At Government Edge, Professor & Chair in Digital Economy at the Centre for Future Enterprise, QUT Business School explored how AI is reshaping the purpose of work and the future of public service.
Prof. Marek began with a reflection on how AI systems are evolving at unprecedented speed, surpassing human performance in image recognition, language processing, and decision-making.
Yet he cautioned that what we call artificial intelligence might better be understood as “alien intelligence”, entities that think and behave unlike humans, often in ways we do not anticipate.
He illustrated this unpredictability with vivid examples: an AI camera mistaking a referee’s bald head for a football, and a large language model cheating at chess by rewriting its own code.
These stories, he argued, reflect the risks of deploying autonomous systems without oversight.
ADAPT research shows that 61% of organisations are now piloting generative AI, yet most remain cautious due to fragmented governance and limited funding.

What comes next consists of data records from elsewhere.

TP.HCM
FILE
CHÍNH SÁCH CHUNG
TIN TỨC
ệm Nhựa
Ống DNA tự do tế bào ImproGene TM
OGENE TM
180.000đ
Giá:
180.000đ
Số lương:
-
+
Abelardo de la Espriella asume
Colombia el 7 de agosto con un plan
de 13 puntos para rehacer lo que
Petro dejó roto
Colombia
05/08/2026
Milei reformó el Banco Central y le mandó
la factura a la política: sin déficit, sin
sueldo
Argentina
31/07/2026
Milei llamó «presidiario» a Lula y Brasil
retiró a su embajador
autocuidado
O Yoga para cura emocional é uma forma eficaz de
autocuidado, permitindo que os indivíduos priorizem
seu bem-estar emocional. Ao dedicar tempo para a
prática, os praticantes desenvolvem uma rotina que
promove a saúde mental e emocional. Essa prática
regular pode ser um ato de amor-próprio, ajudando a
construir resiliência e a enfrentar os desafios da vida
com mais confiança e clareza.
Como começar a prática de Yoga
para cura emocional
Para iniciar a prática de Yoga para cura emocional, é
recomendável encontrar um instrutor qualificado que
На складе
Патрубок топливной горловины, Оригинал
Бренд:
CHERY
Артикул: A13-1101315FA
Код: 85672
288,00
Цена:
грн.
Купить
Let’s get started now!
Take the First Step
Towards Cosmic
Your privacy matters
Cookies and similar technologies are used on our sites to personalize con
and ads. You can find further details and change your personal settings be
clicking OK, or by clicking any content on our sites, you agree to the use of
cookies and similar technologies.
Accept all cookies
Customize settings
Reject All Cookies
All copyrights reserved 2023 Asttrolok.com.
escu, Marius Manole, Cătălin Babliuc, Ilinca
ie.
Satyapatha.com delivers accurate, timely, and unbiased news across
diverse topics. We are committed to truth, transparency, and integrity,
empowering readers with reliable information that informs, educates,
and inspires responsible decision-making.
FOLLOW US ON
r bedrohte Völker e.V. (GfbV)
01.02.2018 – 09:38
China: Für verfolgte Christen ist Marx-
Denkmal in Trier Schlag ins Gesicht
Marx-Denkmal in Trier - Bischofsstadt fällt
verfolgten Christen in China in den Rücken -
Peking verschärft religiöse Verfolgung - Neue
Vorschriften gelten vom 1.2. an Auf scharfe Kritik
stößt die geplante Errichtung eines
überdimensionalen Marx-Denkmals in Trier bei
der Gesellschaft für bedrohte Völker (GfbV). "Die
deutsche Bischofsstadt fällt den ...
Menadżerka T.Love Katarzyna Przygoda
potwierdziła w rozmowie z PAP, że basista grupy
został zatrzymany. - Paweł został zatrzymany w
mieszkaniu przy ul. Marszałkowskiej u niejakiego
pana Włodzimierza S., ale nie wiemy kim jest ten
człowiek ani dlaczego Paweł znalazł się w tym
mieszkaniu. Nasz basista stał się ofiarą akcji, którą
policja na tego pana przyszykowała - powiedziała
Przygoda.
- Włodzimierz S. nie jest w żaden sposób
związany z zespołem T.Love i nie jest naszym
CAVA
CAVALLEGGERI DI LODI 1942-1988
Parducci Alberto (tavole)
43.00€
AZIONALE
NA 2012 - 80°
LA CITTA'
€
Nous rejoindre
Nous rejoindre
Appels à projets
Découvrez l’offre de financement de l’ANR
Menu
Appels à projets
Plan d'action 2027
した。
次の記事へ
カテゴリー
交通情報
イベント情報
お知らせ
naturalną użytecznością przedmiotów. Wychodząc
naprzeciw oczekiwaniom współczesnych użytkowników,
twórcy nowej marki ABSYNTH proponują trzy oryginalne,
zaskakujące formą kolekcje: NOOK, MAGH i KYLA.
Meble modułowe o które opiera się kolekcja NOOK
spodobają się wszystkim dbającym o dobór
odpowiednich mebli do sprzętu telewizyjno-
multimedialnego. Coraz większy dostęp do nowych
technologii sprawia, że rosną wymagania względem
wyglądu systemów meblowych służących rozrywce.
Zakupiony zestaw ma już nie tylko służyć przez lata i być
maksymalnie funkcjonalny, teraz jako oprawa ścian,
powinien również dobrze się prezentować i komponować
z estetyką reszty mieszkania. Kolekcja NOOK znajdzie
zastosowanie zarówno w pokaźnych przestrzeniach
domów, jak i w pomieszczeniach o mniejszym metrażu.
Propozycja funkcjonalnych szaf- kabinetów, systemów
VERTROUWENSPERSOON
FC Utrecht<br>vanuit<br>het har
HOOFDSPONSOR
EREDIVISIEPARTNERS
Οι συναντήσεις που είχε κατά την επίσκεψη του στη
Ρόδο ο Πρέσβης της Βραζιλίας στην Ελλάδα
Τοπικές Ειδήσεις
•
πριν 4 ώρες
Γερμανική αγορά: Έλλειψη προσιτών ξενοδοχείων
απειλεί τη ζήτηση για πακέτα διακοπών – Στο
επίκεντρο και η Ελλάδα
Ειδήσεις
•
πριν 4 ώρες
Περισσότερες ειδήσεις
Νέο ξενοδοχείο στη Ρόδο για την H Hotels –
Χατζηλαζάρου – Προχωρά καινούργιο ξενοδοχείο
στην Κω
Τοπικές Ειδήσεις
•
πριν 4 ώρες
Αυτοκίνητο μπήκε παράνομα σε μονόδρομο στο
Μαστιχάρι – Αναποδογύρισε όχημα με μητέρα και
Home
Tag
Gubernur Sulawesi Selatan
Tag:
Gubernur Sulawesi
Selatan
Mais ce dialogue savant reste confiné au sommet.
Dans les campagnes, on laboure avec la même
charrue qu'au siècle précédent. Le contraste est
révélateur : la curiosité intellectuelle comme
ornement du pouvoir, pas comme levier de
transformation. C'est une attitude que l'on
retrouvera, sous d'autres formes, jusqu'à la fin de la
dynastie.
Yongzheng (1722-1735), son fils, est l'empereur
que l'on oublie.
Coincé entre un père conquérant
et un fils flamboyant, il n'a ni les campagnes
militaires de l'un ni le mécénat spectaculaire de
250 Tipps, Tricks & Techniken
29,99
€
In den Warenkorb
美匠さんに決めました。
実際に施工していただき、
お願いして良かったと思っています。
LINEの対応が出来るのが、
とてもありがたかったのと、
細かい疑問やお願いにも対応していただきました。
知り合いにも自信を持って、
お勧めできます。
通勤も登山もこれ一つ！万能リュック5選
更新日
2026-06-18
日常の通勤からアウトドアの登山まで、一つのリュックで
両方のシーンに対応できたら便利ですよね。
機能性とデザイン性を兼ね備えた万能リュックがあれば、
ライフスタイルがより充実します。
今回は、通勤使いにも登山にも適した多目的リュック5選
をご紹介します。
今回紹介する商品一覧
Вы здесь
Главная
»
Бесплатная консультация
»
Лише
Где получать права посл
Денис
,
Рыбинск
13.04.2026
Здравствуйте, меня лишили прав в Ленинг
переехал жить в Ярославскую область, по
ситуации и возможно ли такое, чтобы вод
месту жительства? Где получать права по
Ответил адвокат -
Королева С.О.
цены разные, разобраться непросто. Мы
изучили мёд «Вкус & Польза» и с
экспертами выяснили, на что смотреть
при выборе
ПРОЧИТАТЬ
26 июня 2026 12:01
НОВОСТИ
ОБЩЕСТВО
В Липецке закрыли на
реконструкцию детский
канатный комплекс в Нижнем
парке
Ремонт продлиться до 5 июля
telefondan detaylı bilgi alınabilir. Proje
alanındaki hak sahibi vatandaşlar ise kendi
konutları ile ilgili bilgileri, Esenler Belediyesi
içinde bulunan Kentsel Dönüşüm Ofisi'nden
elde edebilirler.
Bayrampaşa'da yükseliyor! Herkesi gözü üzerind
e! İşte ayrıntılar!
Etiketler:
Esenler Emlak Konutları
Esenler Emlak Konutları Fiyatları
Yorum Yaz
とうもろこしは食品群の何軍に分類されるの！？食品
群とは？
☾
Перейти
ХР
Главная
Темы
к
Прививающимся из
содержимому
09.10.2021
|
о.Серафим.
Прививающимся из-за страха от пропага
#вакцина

This means autonomous systems require human supervision, ethical boundaries, and security awareness to ensure they act in alignment with public intent.
Turning to the future of work, Prof. Marek urged government leaders to rethink what their jobs truly exist to achieve.
Drawing on Clayton Christensen’s “jobs to be done” theory, he reminded the audience that teachers are hired to transform minds, not just deliver content, and public servants are hired to serve citizens, not processes.
He presented a four-part framework to navigate the AI transition:
- Drop routine, automatable tasks.
- Defend human skills like empathy, ethics, and judgement.
- Elevate collaboration, creativity, and problem-solving.
- Reinvent roles to explore opportunities enabled by emerging technologies.
Prof. Marek then introduced the concept of “autonomisation”, systems that act independently to achieve citizens’ goals within set boundaries.
He envisioned a future model of interaction: citizen-to-agent-to-government (C–A–G), where trusted AI “agents” help people navigate complex government processes, much like Poland’s mCitizen app.
This shift, he said, could make government services more personalised and frictionless, but it also poses new risks: “agent sprawl,” sycophantic AI behaviour, and over-reliance on opaque systems.
The challenge for public leaders is to design frameworks that ensure accountability while unlocking innovation.
Prof. Marek closed with a provocative question: “What if AI doesn’t replace public servants, but instead helps us become the public servants we were always meant to be?”
Key takeaways:
- AI is alien: Emerging systems behave unpredictably, making oversight and ethical guardrails essential.
- Reimagine the purpose of work: Use AI to automate the routine and elevate human strengths like empathy, judgement, and creativity.
- From automation to autonomisation: Citizen-to-agent-to-government models could redefine service delivery, but only with secure, transparent, and well-designed systems.